▶ **Task instructions**
The required output is the exact text of the lines from the line containing "pyautogui.click(1008, 314)" through the final line below, inclusive, without pictures.
......
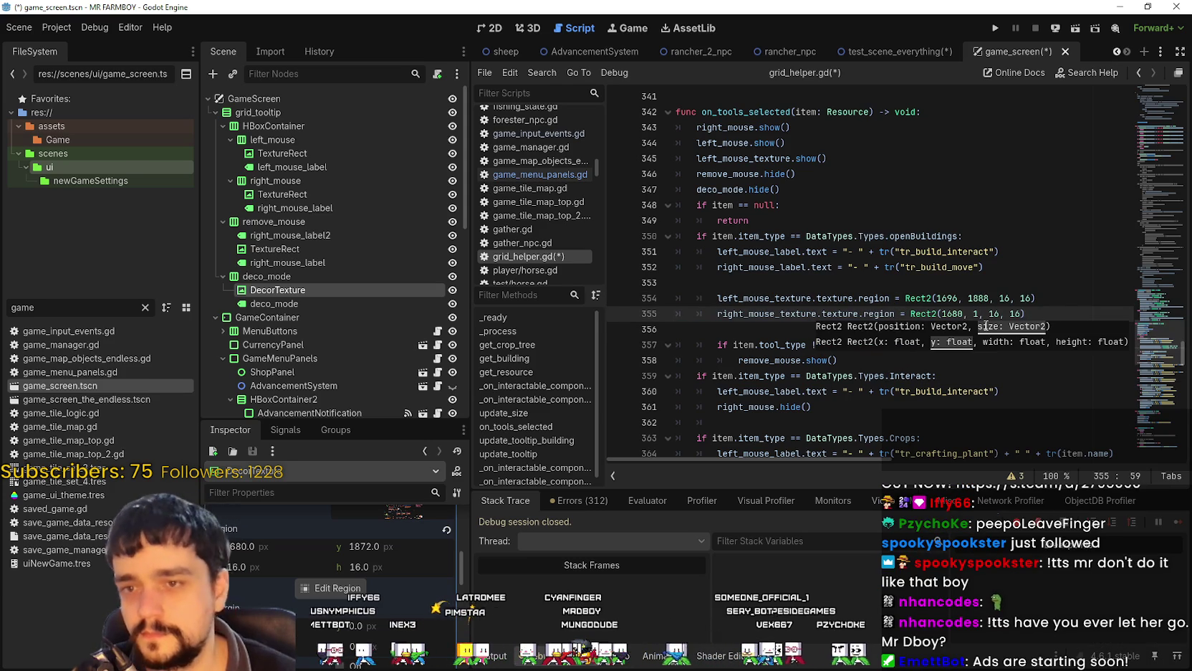
pyautogui.write('8')
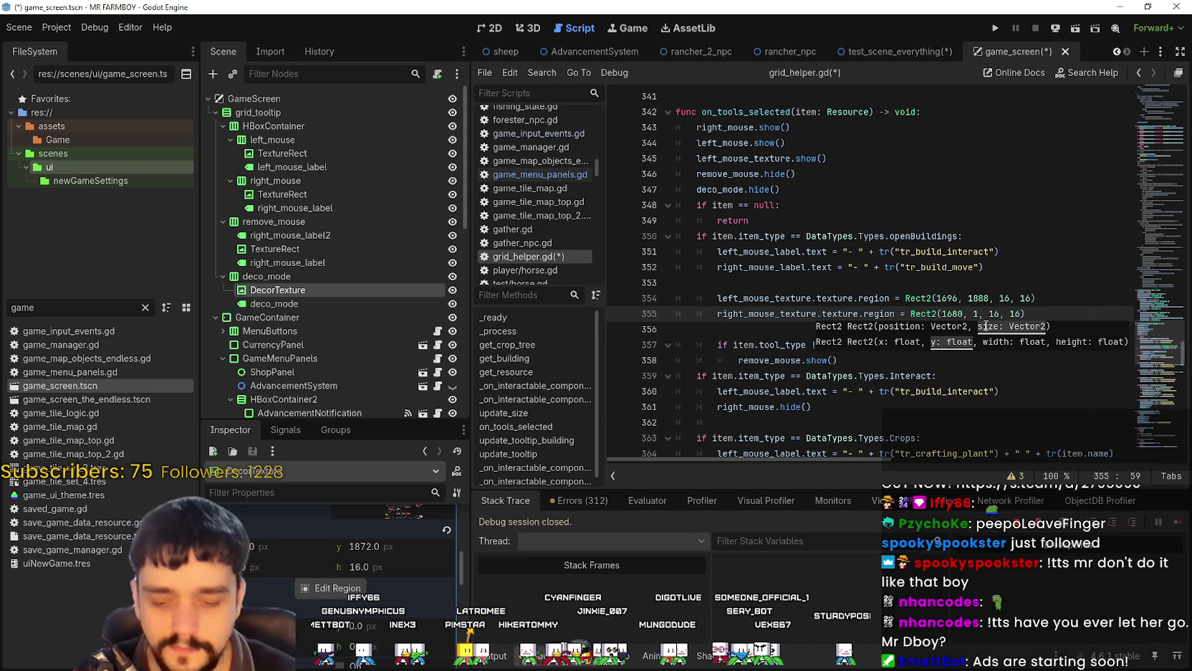
pyautogui.write('72')
pyautogui.click(1008, 314)
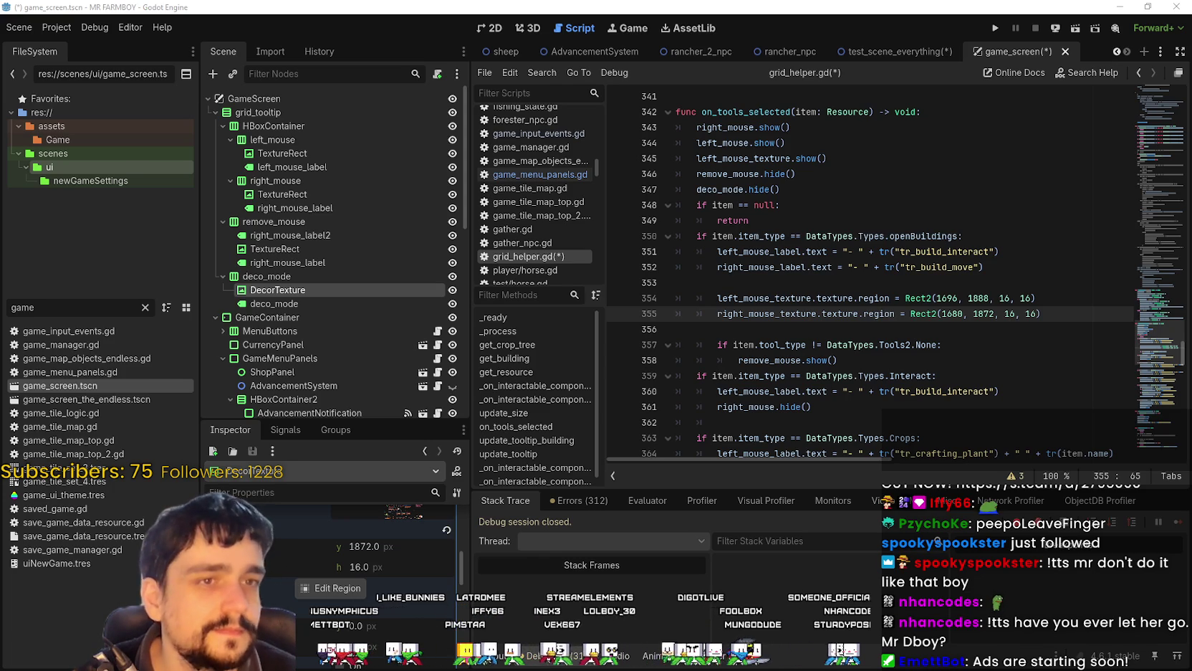
pyautogui.click(937, 313)
pyautogui.click(927, 328)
......
▶ **Output for this exercise**
pyautogui.click(1008, 314)
pyautogui.click(937, 313)
pyautogui.click(927, 328)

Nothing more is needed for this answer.